Para los que no lo conocieron y les resulta extraño su nombre y su hoja de servicio por el país, la juventud, la música y la cultura. Este insigne hombre nació en Santiago de Cuba en el año 1927, pero ciudadano dominicano desde el 1966. Se graduó en Pedagogía de la Universidad de la Habana en 1955.
Tuvo una profusa y rica producción presentada de 270 obras musicales y más de 15 libros trabajados. Este hombre de Dios, asumió el Coro Estudiantil Dominicano desde el 1968 y por casi cuarenta años de actividades brindó más 500 conciertos en todo el país, llevando la música y la educación a través de la misma, y en los rincones menos imaginados. Fue una fuente rica para artistas exitosos como: Michael Camilo, Manuel Tejada, Juan Luís Guerra, Guarionex Aquino, Frank Ceara, entre otros.
Obtuvo el primer premio en el Concurso para la Selección del Himno Nacional Oficial de los XV Juegos Centroamericanos y del Caribe en Julio de 1986. Primer Premio en el Concurso convocado por el Colegio Dominicano de Periodistas para la musicalización de su Himno Oficial en el año 2003.
Obtuvo la Orden de Duarte, Sánchez y Mella, por su contribución al arte coral en el país, en el año 1987.
Como pueden ver fue un dominicano como el que más y con suficientes aportes al país en post de una sociedad mejor. Era un creyente y un trabajador en la juventud y por esto tiene hoy tantos que lo recuerdan con cariño y alegría, porque siempre llevaba una sonrisa a flor de labios, en señal de que siempre estaba disponible, como Dios lo esperaba de él, como su servidor en la tierra.
Su trabajo y trayectoria en el Colegio de la Salle, tanto para Santiago, Santo Domingo, Puerto Rico, Colombia y demás, están plasmados en cada alumno de que tuvo en sus manos y paso por sus enseñanzas, tanto con el Coro como en las aulas. Todo esto significaba el gran ser humano; creyente; evangelizador; y gran educador, que era el Hermano Alfredo, como le conocí.
Recuerdo que cuando cursaba el segundo de Bachillerato en el Colegio de la Salle, fue cuando pude conocer a fondo al Hermano Alfredo. Fue quien me enseñó lo que eran las reglas de la oratoria y el improvisar en público. Fue en ese año escolar que él había organizado un concurso de oratoria, y recuerdo que al inicio del mismo, le manifesté que no creía que pudiera porque era algo tímido. Recuerdo que a pesar de que era el evaluador, me dijo: “que lo peor en la vida era cuando te rendías ante algo antes de iniciar”. Me motivó de tal forma y manera, que fui, junto a una de mis compañeras, el ganador de ese concurso, que para mi significó bastante en ese momento.
Luego de esa experiencia ya indicada, tuve una relación muy cercana con el Hermano Alfredo, y solíamos conversar de lecturas y sobre los proyectos de vida que tenía. La última vez que conversé con él, fue para el año 2010, meses después de mi atentado, en mi casa me habían dicho que el Hermano Alfredo me había tratado de localizar de forma insistente. Cuando pude conversar con él, recuerdo que lamentó mi caso, pero utilizó una de sus frases motivadores, me dijo: “Que él sabía que yo era de los hombres que podía salir de este tipo de experiencia y que confiara en Dios que El nunca me abandonaría”, Quedé de verle una vez regresara de un viaje, sin embargo, nunca tuve la posibilidad de volverle a ver.

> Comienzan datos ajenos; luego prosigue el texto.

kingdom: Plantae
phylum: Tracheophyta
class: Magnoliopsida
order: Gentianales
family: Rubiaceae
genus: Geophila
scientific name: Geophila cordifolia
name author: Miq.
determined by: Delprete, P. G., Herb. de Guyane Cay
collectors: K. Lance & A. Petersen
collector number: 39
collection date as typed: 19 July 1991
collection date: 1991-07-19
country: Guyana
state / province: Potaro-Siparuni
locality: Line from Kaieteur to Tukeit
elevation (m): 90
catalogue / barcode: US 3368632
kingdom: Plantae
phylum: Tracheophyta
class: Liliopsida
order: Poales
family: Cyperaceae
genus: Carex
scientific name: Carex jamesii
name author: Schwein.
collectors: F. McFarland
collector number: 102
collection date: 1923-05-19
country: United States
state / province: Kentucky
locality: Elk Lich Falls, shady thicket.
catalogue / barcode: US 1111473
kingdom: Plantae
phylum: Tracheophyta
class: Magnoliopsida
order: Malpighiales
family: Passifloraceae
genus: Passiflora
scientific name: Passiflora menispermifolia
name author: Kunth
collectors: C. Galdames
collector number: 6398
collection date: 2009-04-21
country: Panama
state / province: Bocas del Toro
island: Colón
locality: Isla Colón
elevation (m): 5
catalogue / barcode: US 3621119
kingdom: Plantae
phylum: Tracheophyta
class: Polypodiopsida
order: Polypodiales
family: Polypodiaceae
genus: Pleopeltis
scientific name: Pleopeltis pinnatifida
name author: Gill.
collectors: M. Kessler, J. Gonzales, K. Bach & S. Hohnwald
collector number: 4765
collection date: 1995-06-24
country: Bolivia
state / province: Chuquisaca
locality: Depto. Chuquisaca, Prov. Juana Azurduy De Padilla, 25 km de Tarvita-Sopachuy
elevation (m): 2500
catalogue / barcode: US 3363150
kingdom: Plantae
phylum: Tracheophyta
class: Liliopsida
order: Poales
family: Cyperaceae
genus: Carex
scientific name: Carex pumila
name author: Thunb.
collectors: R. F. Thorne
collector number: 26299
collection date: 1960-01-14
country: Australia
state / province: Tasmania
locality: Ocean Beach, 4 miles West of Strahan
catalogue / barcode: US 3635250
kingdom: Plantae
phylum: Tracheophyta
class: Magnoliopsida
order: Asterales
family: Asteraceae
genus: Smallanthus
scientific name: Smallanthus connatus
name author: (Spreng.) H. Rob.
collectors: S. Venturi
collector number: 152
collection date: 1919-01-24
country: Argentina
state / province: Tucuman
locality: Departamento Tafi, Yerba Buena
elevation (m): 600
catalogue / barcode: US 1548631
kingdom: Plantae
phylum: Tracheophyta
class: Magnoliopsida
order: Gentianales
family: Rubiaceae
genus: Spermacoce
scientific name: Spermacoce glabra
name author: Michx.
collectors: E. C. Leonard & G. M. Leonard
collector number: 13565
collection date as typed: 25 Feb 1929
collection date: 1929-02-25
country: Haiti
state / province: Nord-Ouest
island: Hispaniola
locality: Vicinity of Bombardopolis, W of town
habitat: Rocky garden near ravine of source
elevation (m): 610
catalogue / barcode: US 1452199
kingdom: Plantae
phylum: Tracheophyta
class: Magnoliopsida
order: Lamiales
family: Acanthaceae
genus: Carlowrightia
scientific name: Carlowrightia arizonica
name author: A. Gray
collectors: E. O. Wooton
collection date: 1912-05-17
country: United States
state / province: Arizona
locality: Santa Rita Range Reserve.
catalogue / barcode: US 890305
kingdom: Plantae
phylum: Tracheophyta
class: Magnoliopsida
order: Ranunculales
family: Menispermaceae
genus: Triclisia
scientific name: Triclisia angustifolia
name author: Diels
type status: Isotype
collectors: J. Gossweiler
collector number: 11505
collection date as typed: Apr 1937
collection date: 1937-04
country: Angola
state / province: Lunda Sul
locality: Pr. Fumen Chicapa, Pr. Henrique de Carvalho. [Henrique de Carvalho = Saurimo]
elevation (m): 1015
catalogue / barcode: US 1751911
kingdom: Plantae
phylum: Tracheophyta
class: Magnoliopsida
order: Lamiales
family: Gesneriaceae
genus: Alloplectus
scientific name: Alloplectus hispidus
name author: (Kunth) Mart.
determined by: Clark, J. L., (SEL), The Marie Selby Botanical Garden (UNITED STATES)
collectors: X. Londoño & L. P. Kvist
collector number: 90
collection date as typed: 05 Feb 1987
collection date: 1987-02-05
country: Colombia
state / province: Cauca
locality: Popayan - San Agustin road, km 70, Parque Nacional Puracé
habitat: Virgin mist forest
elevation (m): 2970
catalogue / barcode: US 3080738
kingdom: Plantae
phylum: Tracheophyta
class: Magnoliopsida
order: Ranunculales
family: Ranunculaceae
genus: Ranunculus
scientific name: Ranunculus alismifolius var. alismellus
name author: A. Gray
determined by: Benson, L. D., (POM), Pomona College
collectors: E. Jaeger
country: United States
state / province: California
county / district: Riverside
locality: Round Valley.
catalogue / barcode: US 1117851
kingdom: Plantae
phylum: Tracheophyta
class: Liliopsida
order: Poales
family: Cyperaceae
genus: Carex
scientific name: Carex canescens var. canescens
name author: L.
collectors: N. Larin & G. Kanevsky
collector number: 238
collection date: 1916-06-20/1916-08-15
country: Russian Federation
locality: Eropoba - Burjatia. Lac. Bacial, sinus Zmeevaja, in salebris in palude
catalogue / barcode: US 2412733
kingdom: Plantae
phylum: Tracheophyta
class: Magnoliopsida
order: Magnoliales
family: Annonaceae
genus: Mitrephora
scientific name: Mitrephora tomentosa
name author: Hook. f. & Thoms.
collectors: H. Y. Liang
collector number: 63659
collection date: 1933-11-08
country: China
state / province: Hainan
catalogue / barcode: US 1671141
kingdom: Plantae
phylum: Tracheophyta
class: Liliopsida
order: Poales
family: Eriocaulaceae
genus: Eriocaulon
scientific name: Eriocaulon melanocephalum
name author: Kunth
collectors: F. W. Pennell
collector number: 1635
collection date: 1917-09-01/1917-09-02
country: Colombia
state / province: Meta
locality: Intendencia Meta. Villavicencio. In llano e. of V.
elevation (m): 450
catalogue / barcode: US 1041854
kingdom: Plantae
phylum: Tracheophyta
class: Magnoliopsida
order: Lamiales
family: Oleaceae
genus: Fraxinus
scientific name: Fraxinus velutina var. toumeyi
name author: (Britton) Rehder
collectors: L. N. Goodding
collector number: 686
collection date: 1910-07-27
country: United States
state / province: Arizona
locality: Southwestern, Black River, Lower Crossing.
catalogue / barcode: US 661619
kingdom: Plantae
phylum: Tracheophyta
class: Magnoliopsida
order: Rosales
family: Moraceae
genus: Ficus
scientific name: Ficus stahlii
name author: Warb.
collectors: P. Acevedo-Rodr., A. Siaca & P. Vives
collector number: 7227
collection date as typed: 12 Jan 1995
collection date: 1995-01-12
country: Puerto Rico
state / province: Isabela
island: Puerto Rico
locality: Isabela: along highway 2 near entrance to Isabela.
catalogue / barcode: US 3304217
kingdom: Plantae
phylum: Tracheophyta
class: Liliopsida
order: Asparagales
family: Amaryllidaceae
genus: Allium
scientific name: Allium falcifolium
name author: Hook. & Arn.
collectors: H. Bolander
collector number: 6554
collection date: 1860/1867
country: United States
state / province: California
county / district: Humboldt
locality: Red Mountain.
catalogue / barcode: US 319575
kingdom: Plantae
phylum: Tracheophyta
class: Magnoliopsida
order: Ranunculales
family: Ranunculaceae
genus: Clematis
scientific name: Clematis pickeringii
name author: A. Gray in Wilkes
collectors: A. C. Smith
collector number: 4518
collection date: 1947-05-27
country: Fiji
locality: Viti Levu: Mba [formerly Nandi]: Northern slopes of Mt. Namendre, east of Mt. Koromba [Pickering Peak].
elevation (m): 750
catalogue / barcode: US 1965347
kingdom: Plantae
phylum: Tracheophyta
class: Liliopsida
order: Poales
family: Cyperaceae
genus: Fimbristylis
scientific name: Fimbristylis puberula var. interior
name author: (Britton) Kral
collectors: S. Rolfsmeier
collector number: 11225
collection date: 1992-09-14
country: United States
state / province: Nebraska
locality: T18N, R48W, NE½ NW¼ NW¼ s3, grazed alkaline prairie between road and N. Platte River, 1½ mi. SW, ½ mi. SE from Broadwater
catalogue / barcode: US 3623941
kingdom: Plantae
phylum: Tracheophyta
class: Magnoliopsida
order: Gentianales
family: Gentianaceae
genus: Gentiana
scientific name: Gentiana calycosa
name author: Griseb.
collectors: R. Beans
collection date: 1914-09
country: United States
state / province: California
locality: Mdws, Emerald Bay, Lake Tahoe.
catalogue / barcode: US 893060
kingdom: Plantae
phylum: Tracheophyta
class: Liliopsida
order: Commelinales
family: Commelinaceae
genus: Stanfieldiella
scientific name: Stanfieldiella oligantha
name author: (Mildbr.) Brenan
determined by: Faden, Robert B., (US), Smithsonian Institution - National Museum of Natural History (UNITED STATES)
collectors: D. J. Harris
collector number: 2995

Lamenté profundamente la partida de mi querido Hermano Alfredo Morales, un gran hombre; un mejor ser humano; un dominicano ejemplo para todos; un educador innato; un servidor del Señor; un hombre calado para el servicio y la entrega a la juventud y los más necesitados. Una pérdida para nuestro país en el ámbito cultural y del arte popular.
Le extrañaré Hermano Alfredo y siempre le recordaré con mucho cariño y respeto. Usted fue un verdadero maestro para todo quien le conoció.